There are VCs who hire Stanford seniors to identify new startups as soon as they arrive on campus. It is deliberately kept hidden. I’ve had people tell me that they feel like anti-sign to join one of the big entrepreneurship clubs, because it looks like you’re doing it for the head – unlike being in one of the secret feeding groups where true builders say to gather. But as there is real talent among children in the world, the first qualification is what you know – whether you are being tapped on the shoulder. There was a CEO who cold-emailed me new year, asked to get to know me. The first time we went out to eat, we went to the Rosewood Hotel, and he sat there feeding his eight-month-old caviar while he kept saying that his first contract was with Muammar Gaddafi. That volatility is something I find fascinating. And this whole system goes a long way to explaining how the great deception begins. It starts with putting too much authority, money, and power in the hands of the youth without adequate protections for when things go wrong.
You got to the point where the FTX crash was happening and ChatGPT was installed. What was this like to watch up close?
His timing was almost unheard of. We came to the end of the crypto craze – the idea when we first appeared was that crypto is how to build your wealth. SBF starts dropping on November 2nd. ChatGPT comes out on November 30. And at the same time everything pivots. I remember being at a dinner just after ChatGPT was released, having one of the biggest crypto boosters on campus, and he told me that SBF was “directionally correct” – that it was a word – but that everyone was trying to find how to get around the rules. And quickly, many of those same people realized that AI was the new craze to jump on. He told me that he could reach the same height as the SBF, preferably without falling, using the latest product.
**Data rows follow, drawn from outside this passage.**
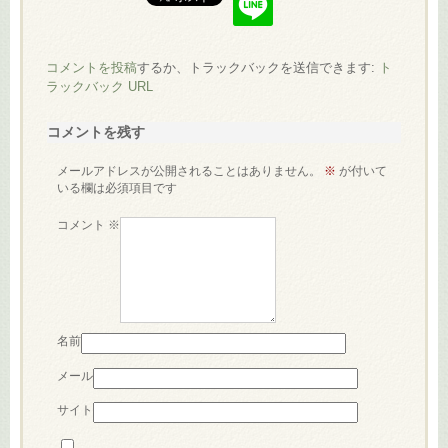
コメントを投稿
するか、トラックバックを送信できます:
ト
ラックバック URL
コメントを残す
メールアドレスが公開されることはありません。
※
が付いて
いる欄は必須項目です
コメント
※
名前
メール
サイト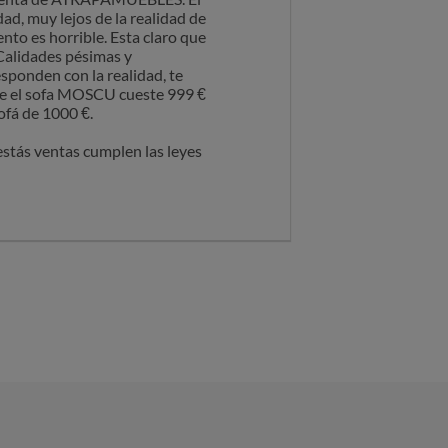
 las necesidades y distribución
ad, muy lejos de la realidad de
ta de alineación correcta con la
ento es horrible. Esta claro que
 Calidades pésimas y
icaciones y calidad descritas
sponden con la realidad, te
que el sofa MOSCU cueste 999 €
 su derecho de desistimiento
ofá de 1000 €.
te y a las condiciones escidas.
estás ventas cumplen las leyes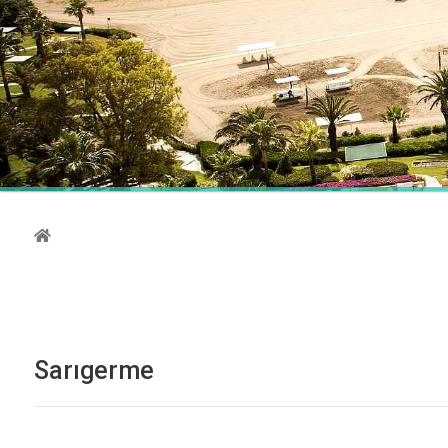
Sarıgerme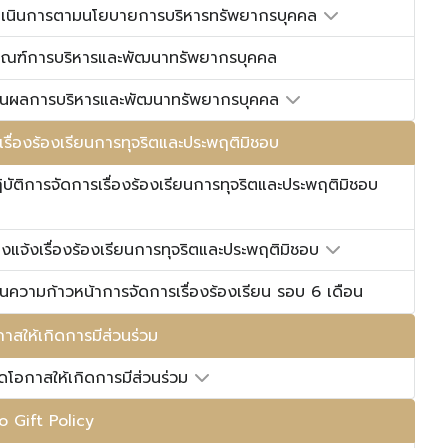
ำเนินการตามนโยบายการบริหารทรัพยากรบุคคล
กณฑ์การบริหารและพัฒนาทรัพยากรบุคคล
านผลการบริหารและพัฒนาทรัพยากรบุคคล
รื่องร้องเรียนการทุจริตและประพฤติมิชอบ
บัติการจัดการเรื่องร้องเรียนการทุจริตและประพฤติมิชอบ
งแจ้งเรื่องร้องเรียนการทุจริตและประพฤติมิชอบ
นความก้าวหน้าการจัดการเรื่องร้องเรียน รอบ 6 เดือน
าสให้เกิดการมีส่วนร่วม
ดโอกาสให้เกิดการมีส่วนร่วม
 Gift Policy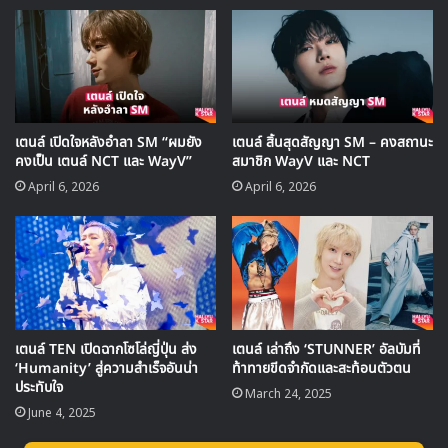
และ SuperM จะปล่อยมินิอัลบั้มแรกของพวกเค้าออกมาทั่วโลก
ในวันที่ 4 ตุลาคมนี้ โดยก่อนที่จะได้ชมผลงานคุณภาพนี้ พวก
เค้าได้ปล่อยทีเซอร์ต่างๆ ออกมาให้ชมกันแล้ว
เตนล์ เปิดใจหลังอำลา SM “ผมยัง
เตนล์ สิ้นสุดสัญญา SM – คงสถานะ
: อัพเดต 10/09/2019
คงเป็น เตนล์ NCT และ WayV”
สมาชิก WayV และ NCT
April 6, 2026
April 6, 2026
เวลาเที่ยงคืนของเกาหลี ออฟฟิศเชียล SuperM ส่งรูปคอนเซป
เดี่ยวเซตที่ 2 ของ
‘เตนล์’
เตนล์ TEN เปิดฉากโซโล่ญี่ปุ่น ส่ง
เตนล์ เล่าถึง ‘STUNNER’ อัลบัมที่
‘Humanity’ สู่ความสำเร็จอันน่า
ท้าทายขีดจำกัดและสะท้อนตัวตน
ประทับใจ
March 24, 2025
June 4, 2025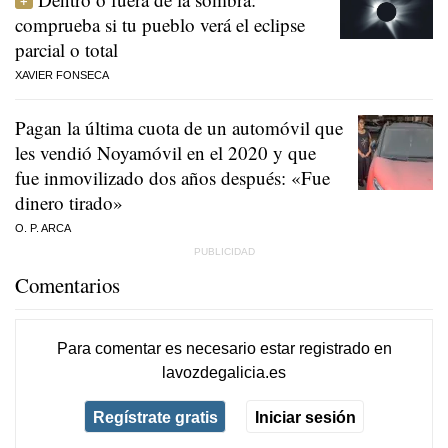
comprueba si tu pueblo verá el eclipse
parcial o total
XAVIER FONSECA
Pagan la última cuota de un automóvil que
les vendió Noyamóvil en el 2020 y que
fue inmovilizado dos años después: «Fue
dinero tirado»
O. P. ARCA
Comentarios
Para comentar es necesario
estar registrado
en
lavozdegalicia.es
Regístrate gratis
Iniciar sesión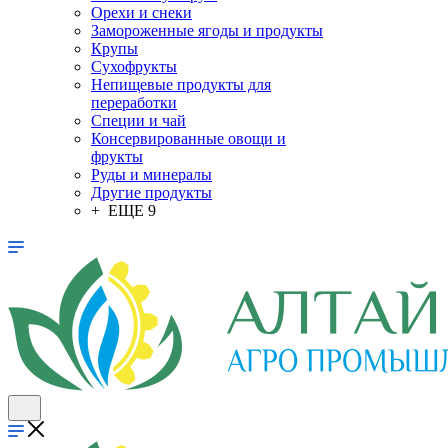
Орехи и снеки
Замороженные ягоды и продукты
Крупы
Сухофрукты
Непищевые продукты для
переработки
Специи и чай
Консервированные овощи и
фрукты
Руды и минералы
Другие продукты
+ ЕЩЕ 9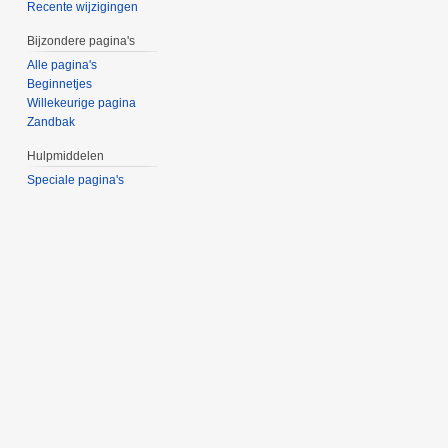
Recente wijzigingen
Bijzondere pagina's
Alle pagina's
Beginnetjes
Willekeurige pagina
Zandbak
Hulpmiddelen
Speciale pagina's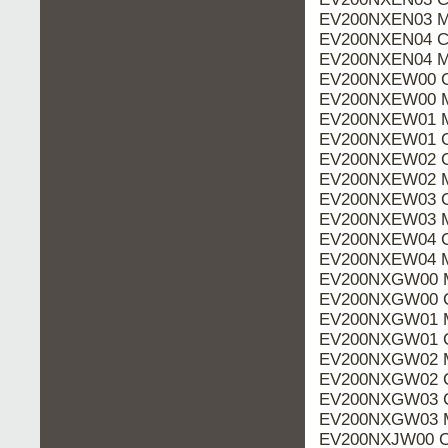
EV200NXEN03 M
EV200NXEN04 Ca
EV200NXEN04 M
EV200NXEW00 C
EV200NXEW00 M
EV200NXEW01 M
EV200NXEW01 C
EV200NXEW02 C
EV200NXEW02 M
EV200NXEW03 C
EV200NXEW03 M
EV200NXEW04 C
EV200NXEW04 M
EV200NXGW00 M
EV200NXGW00 C
EV200NXGW01 M
EV200NXGW01 C
EV200NXGW02 M
EV200NXGW02 C
EV200NXGW03 C
EV200NXGW03 M
EV200NXJW00 Ca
Silicon Valley works in circles, but this one has been a lot of fun to watch up close because the scale is unimaginable.
Do you think your friends are leaning towards business, perhaps because they are worried about work?
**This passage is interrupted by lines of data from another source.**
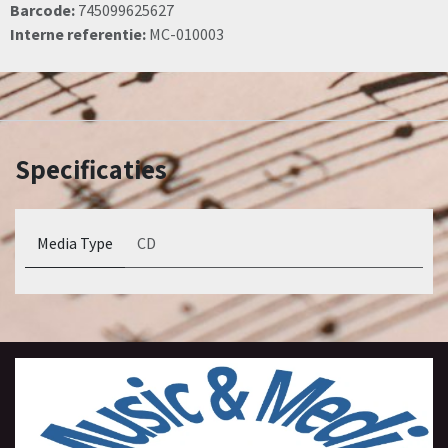
Barcode:
745099625627
Interne referentie:
MC-010003
Specificaties
Media Type
CD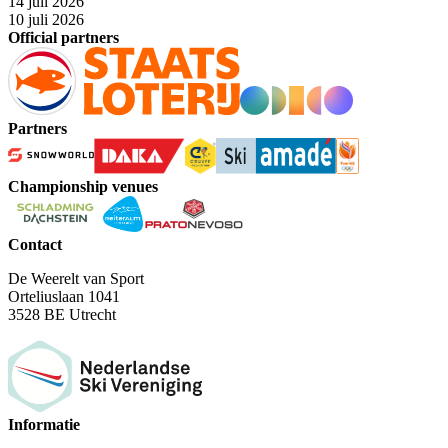
14 juli 2026
10 juli 2026
Official partners
Partners
Championship venues
Contact
De Weerelt van Sport
Orteliuslaan 1041
3528 BE Utrecht
Informatie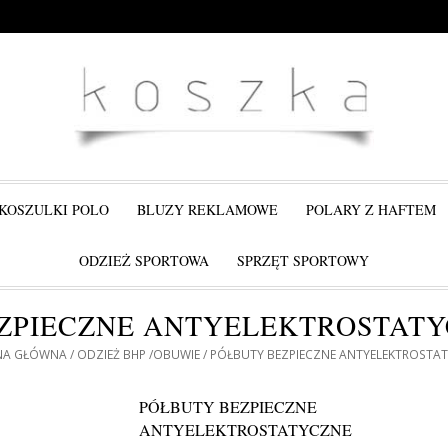
KOSZULKI POLO
BLUZY REKLAMOWE
POLARY Z HAFTEM
ODZIEŻ SPORTOWA
SPRZĘT SPORTOWY
ZPIECZNE ANTYELEKTROSTAT
NA GŁÓWNA
ODZIEŻ BHP
OBUWIE
PÓŁBUTY BEZPIECZNE ANTYELEKTROSTA
PÓŁBUTY BEZPIECZNE
ANTYELEKTROSTATYCZNE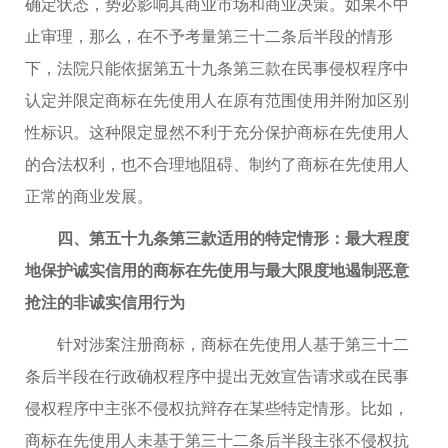
确定状态，势必影响其商业市场和商业决策。如果不中
止审理，那么，在不予考量第三十二条后半段的情形
下，法院只能依据第五十九条第三款在民事侵权程序中
认定并限定商标在先使用人在原有范围使用并附加区别
性标识。这种限定显然不利于充分保护商标在先使用人
的合法权利，也不合理地阻碍、制约了商标在先使用人
正常的商业发展。
四、第五十九条第三款适用的特定情形：最大程度
地保护诚实信用的商标在先使用与最大限度地遏制恶意
抢注的非诚实信用行为
针对涉案注册商标，商标在先使用人基于第三十二
条后半段在行政确权程序中提出无效宣告请求或在民事
侵权程序中主张不侵权抗辩存在某些特定情形。比如，
商标在先使用人未基于第三十二条后半段主张不侵权抗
Absolutely. The rush to AI has made talent a source of mine in today’s gold rush – key researchers and innovators are more important than ever, but entry points are running out. There is a common denial among people in this country that it is easier to get money from a startup than it is to get an internship. What’s a surprise, right? Business, rather than being an external entity that could be associated with it, has become an expected process. It changes its nature completely.
What is one piece of advice you would give a 17-year-old going to Stanford or any top university today?
You should be careful if you are doing what you are doing because you believe in it and because it is right – or because it is easy. It’s easy to get caught up in trends and technology, only to find yourself losing a job you don’t want because you’re following the path you’re expecting. Following the expected path is less fun than going out and doing it yourself. I admire the good founders who come from this place because they feel empowered to make a difference. You have to be careful that you are doing this for the right reasons – not because you want to gain weight.
You came here thinking you’re an innovator. Still want to start something?
To be honest, I haven’t thought about it – it’s been a struggle to finish the book and get to graduation, which is only a month away. But I think it comes through in this book that I really love journalism. It’s a condition, almost an affliction, more than a job. Whatever I do, it will intersect with that.